Bobolink. This joyful little songbird has a name that’s fun to say—and they’re even more fun to look at. Male bobolinks are said to look like they put their clothes (or a tuxedo) on backwards. They have white backs and black underbellies. With a bubbling song, they’re also enjoyable to listen to—if you are lucky enough to spot one.
Unfortunately, their numbers have been on a steady decline across the United States since the late 1960’s. International bird conversation group Partners in Flight has listed them as a “common bird in steep decline” in recent years. In the Northeast alone, there has been a dramatic 75 percent decrease in the bobolink population within the past 40 years, according to the Breeding Bird Survey.

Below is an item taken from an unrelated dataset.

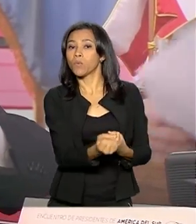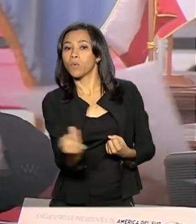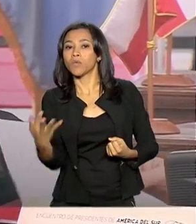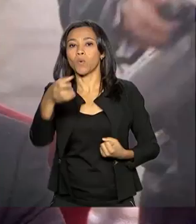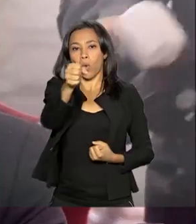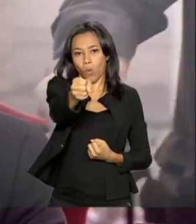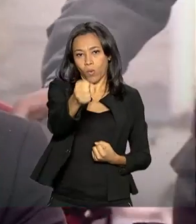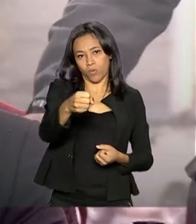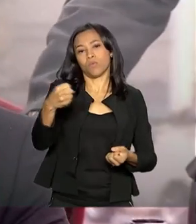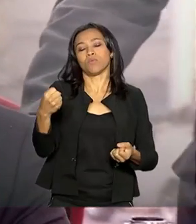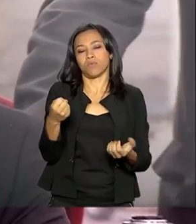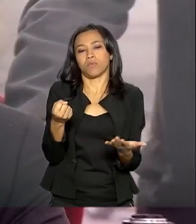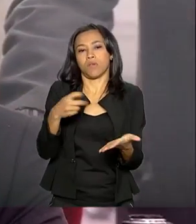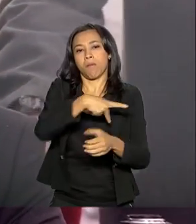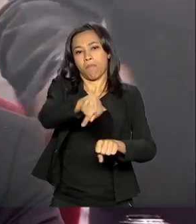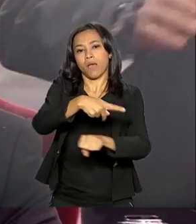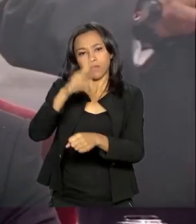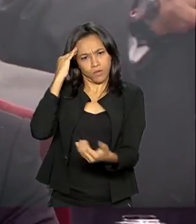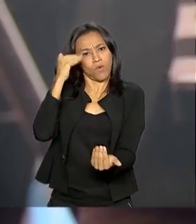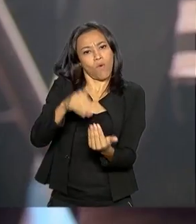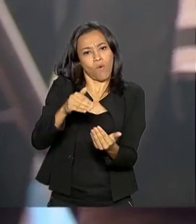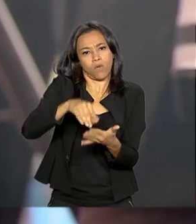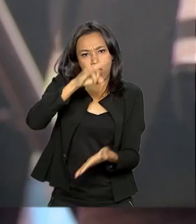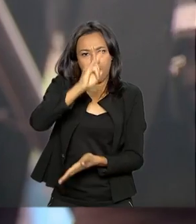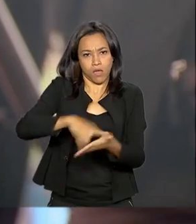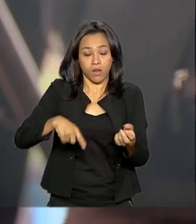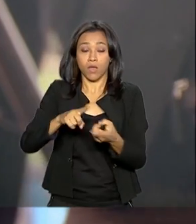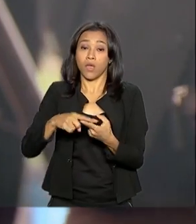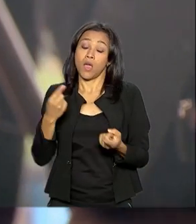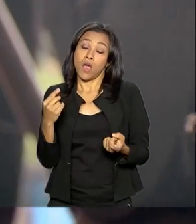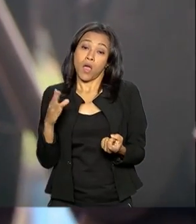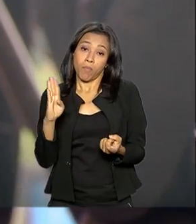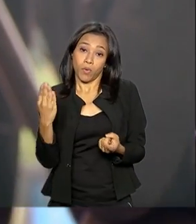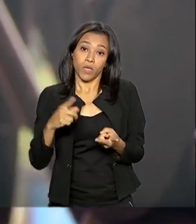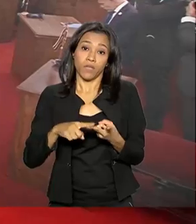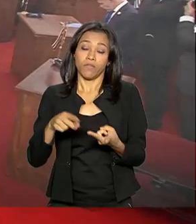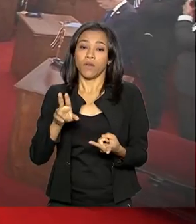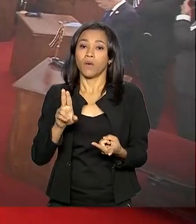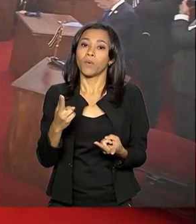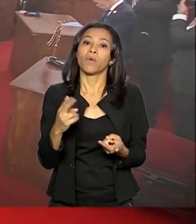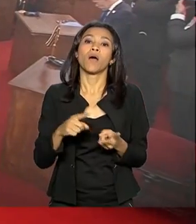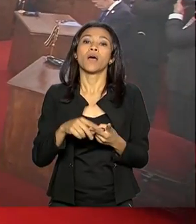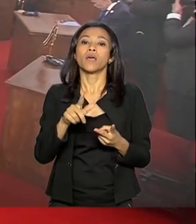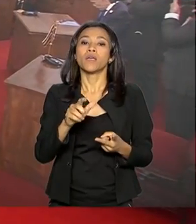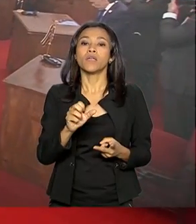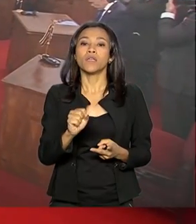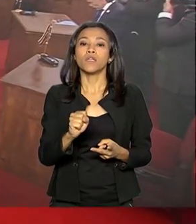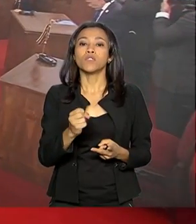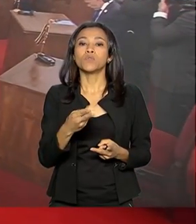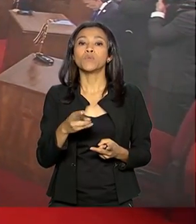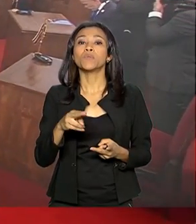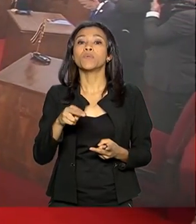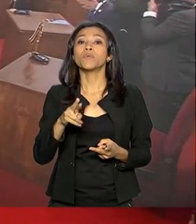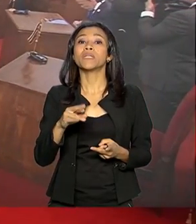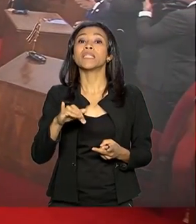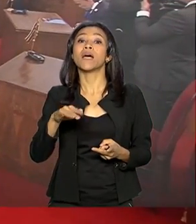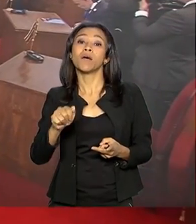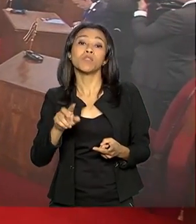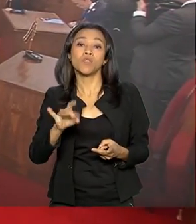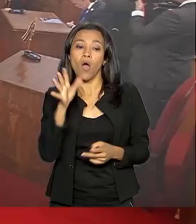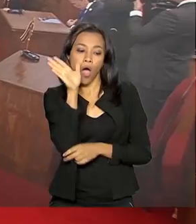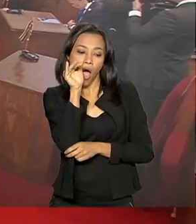apoiaram o documento final. A Bolívia, o Uruguai e o Suriname participam das negociações apenas como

Bobolinks are disappearing because their habitat is, too. They make their nests in native grasslands which are harder and harder to find as new developments pop up. Instead, they now settle mostly in hayfields. The problem there is that the hay harvest typically occurs in mid-June, around the time the bobolinks’ eggs hatch. If the nests aren’t destroyed altogether as the fields are plowed down, the eggs or baby birds are exposed to predators, with little to no chance of survival.
Ready for some happy news?
Conservationists are hard at work, encouraging farmers to hold off on cutting their hay until the bobolink nesting season is over. And this season, the beautiful birds have been spotted right here on Wapping Road in Portsmouth!
We’re proud to maintain our grasslands in a way that attracts these wild birds and excited they’ve chosen to nest here.
The bobolink has one of the longest migrations of all the songbirds. Although they accumulate more than 12,500 air miles during migration each year, bobolinks often return to the same fields to nest year after year. We can only hope they’ll come back to visit us again.
Your experience here at Greenvale just got a little more unique, thanks to our feathered friends. We invite you to take advantage of this unique chance to bird watch.